■ **Work instruction**
Given the entries that follow, write out exactly the lines starting at the one containing "er nicht zur" and ending at the one containing "parole et le contrôle des mouvements. Notre", both ends included, and only those.

■ **Data to examine**
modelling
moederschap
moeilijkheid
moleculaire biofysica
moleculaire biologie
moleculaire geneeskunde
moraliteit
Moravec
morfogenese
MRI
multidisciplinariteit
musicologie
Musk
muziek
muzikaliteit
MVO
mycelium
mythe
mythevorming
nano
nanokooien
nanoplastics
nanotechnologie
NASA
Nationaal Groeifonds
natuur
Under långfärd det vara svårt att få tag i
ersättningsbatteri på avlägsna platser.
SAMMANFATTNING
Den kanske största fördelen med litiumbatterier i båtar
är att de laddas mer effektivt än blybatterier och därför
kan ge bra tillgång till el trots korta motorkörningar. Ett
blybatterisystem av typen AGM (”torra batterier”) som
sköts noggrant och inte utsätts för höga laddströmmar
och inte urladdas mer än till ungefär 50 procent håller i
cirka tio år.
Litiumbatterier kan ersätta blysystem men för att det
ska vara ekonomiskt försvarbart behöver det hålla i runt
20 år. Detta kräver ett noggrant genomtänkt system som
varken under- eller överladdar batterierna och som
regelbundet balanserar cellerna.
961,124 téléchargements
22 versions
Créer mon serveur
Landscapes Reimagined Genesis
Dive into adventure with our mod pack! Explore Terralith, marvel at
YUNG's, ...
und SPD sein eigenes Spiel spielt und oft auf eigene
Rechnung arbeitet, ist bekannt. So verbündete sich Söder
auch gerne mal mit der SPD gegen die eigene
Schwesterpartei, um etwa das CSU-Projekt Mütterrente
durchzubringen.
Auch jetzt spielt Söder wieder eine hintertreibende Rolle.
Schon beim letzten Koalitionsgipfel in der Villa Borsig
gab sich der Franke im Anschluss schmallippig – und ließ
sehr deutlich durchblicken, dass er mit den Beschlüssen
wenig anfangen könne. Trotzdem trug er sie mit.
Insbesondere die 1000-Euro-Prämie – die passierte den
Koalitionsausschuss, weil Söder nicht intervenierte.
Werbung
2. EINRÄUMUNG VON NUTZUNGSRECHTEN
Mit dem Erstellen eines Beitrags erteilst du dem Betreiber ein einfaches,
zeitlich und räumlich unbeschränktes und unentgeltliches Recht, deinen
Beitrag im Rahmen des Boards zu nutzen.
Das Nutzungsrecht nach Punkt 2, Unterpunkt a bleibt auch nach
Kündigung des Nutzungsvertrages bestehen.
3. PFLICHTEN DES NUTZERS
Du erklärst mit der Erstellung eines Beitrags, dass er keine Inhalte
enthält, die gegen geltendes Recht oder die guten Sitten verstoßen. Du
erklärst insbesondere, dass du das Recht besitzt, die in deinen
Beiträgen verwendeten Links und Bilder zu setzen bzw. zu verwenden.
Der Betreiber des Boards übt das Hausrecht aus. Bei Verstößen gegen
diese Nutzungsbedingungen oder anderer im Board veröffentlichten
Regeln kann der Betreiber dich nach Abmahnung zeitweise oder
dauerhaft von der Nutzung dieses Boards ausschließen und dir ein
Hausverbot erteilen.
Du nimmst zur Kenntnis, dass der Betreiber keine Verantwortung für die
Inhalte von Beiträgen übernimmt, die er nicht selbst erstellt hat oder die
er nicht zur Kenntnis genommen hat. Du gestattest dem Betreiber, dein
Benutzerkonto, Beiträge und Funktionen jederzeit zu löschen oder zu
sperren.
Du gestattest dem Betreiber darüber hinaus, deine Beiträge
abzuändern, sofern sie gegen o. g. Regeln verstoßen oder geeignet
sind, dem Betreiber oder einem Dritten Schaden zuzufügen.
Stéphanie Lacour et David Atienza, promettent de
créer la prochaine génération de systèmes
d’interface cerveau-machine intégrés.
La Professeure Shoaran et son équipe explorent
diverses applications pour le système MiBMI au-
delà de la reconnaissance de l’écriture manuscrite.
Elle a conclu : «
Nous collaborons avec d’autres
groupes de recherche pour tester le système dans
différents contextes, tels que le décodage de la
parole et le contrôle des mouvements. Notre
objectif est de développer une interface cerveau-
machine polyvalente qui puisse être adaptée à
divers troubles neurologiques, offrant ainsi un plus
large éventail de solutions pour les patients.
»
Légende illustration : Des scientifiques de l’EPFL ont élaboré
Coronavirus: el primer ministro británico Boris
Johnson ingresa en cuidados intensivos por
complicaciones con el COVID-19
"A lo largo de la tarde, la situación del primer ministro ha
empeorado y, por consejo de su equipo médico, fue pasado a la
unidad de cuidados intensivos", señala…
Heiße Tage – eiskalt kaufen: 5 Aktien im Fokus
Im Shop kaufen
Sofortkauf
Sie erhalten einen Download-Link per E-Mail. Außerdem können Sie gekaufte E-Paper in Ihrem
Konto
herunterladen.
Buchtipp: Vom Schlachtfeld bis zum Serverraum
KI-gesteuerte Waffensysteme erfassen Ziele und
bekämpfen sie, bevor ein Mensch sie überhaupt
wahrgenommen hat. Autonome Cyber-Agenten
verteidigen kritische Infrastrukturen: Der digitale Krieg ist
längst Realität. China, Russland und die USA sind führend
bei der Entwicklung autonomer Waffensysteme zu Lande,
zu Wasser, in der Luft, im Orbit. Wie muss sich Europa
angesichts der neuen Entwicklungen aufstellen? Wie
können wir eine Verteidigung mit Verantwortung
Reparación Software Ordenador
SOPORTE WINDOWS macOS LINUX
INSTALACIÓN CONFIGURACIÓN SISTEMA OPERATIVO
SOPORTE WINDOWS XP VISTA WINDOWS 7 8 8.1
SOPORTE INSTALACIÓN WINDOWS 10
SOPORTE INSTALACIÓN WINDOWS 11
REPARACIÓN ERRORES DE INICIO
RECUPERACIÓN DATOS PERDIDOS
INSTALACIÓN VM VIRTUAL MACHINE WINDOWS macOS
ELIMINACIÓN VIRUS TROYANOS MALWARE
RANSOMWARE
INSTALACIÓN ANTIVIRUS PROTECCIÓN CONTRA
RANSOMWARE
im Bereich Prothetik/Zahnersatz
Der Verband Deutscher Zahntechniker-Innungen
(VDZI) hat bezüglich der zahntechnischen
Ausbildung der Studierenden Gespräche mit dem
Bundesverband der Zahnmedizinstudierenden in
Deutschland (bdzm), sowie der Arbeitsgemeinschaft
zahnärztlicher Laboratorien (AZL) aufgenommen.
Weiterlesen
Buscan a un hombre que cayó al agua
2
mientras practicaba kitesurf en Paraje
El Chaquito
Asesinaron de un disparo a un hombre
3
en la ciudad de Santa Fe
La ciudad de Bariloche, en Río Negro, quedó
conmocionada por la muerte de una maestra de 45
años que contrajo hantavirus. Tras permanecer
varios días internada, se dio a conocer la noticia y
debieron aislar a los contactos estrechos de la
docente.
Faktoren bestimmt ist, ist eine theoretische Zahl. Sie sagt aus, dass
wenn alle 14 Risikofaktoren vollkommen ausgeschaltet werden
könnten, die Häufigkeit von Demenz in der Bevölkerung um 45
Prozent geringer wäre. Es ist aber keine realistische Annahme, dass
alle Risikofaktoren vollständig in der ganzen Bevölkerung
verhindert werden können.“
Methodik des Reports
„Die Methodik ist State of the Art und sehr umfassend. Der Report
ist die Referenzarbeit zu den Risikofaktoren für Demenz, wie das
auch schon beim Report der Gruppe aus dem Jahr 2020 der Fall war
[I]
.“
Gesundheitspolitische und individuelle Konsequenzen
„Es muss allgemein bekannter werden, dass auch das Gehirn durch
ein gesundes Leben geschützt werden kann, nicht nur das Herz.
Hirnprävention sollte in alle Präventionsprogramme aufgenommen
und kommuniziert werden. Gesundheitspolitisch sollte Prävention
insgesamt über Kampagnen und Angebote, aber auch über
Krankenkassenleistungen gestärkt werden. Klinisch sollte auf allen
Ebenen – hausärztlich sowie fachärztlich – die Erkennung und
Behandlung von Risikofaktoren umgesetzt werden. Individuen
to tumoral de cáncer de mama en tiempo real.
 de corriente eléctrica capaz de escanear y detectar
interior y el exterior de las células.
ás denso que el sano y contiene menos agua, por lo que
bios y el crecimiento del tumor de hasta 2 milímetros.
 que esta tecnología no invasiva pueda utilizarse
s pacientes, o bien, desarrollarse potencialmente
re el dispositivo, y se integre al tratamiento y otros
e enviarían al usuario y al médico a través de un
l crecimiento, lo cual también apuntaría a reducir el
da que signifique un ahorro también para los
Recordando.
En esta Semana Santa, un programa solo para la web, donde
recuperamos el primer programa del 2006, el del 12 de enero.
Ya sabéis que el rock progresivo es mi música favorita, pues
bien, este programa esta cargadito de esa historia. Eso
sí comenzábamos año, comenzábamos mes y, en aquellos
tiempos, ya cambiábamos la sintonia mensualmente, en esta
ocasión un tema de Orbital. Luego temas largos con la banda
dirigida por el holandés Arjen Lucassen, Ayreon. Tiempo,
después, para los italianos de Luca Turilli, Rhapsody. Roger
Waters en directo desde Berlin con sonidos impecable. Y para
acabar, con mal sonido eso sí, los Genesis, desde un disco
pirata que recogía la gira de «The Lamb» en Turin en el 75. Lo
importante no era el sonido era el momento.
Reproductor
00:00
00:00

■ **Task response**
er nicht zur Kenntnis genommen hat. Du gestattest dem Betreiber, dein
Benutzerkonto, Beiträge und Funktionen jederzeit zu löschen oder zu
sperren.
Du gestattest dem Betreiber darüber hinaus, deine Beiträge
abzuändern, sofern sie gegen o. g. Regeln verstoßen oder geeignet
sind, dem Betreiber oder einem Dritten Schaden zuzufügen.
Stéphanie Lacour et David Atienza, promettent de
créer la prochaine génération de systèmes
d’interface cerveau-machine intégrés.
La Professeure Shoaran et son équipe explorent
diverses applications pour le système MiBMI au-
delà de la reconnaissance de l’écriture manuscrite.
Elle a conclu : «
Nous collaborons avec d’autres
groupes de recherche pour tester le système dans
différents contextes, tels que le décodage de la
parole et le contrôle des mouvements. Notre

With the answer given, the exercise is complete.